I just watched the 1978 film Magic tonight. First time seeing it. You've likely seen it or at least heard the basic outline, so I won't go into plot synopsis. I will say that Fats is one nightmarish puppet. They didn't fall short there. Anthony Hopkins apparently wanted to get rid of the prop, but obviously they couldn't until the movie was complete. Suffering for your art and all that.
Burgess Meredith is quite good as the concerned agent. Who smokes some long-ass cigars. Meredith seems to have gotten typecast as characters with Freudian smoking habits.
2 comments:
I know I never saw this so I doubt Jer did either. What surprised me particularly was seeing the cast of the movie. Other than Burgess Meredith, who was a great surprise, there was also Anthony Hopkins, Ann-Margaret and David Ogden Stiers among other respectable actors in what appears to be a decidedly 'B' movie - well, horror movies usually are.

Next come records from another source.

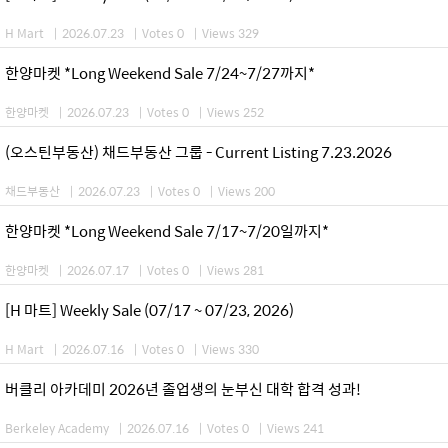
H Mart
|
2026.07.23
|
Votes 0
|
Views 329
한양마켓 *Long Weekend Sale 7/24~7/27까지*
한양마켓
|
2026.07.23
|
Votes 0
|
Views 252
(오스틴부동산) 채드부동산 그룹 - Current Listing 7.23.2026
채드부동산
|
2026.07.23
|
Votes 0
|
Views 200
한양마켓 *Long Weekend Sale 7/17~7/20일까지*
한양마켓
|
2026.07.17
|
Votes 0
|
Views 281
[H 마트] Weekly Sale (07/17 ~ 07/23, 2026)
H Mart
|
2026.07.16
|
Votes 0
|
Views 330
버클리 아카데미 2026년 졸업생의 눈부신 대학 합격 성과!
Berkeley Academy
|
2026.07.16
|
Votes 0
|
Views 241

I'm not big on slasher movies anyway and jump scares always work on me, but the films I dislike the most are the ones that involve maniacal dolls and, especially ventriloquist's dummies. I think what initiated that reaction in me was seeing 'The Dummy' - the old Twilight Zone episode with Cliff Robertson in the lead role. When he decided to get rid of the prop the results were less than optimal.
Funny you should mention that. As to the big name cast, there's an explanation. Magic was directed by Richard Attenborough, just a couple of years before he made Gandhi. So there's a little more of a budget, comparable to The Exorcist (with Ellen Burstyn, Max von Sydow, etc.) Stiers is only in one scene, but he does well. I have to admit that I'm only a little familiar with his best known role, since I always drift away from Mash after Frank Burns leaves.
I do remember that Twilight Zone, I mean who could forget? There was also a segment in Dead of Night where much the same happened to Michael Redgrave. In this it must be said that the (huge) dummy is obnoxious even before he's scary, and looks just enough like Hopkins to add to the creep factor.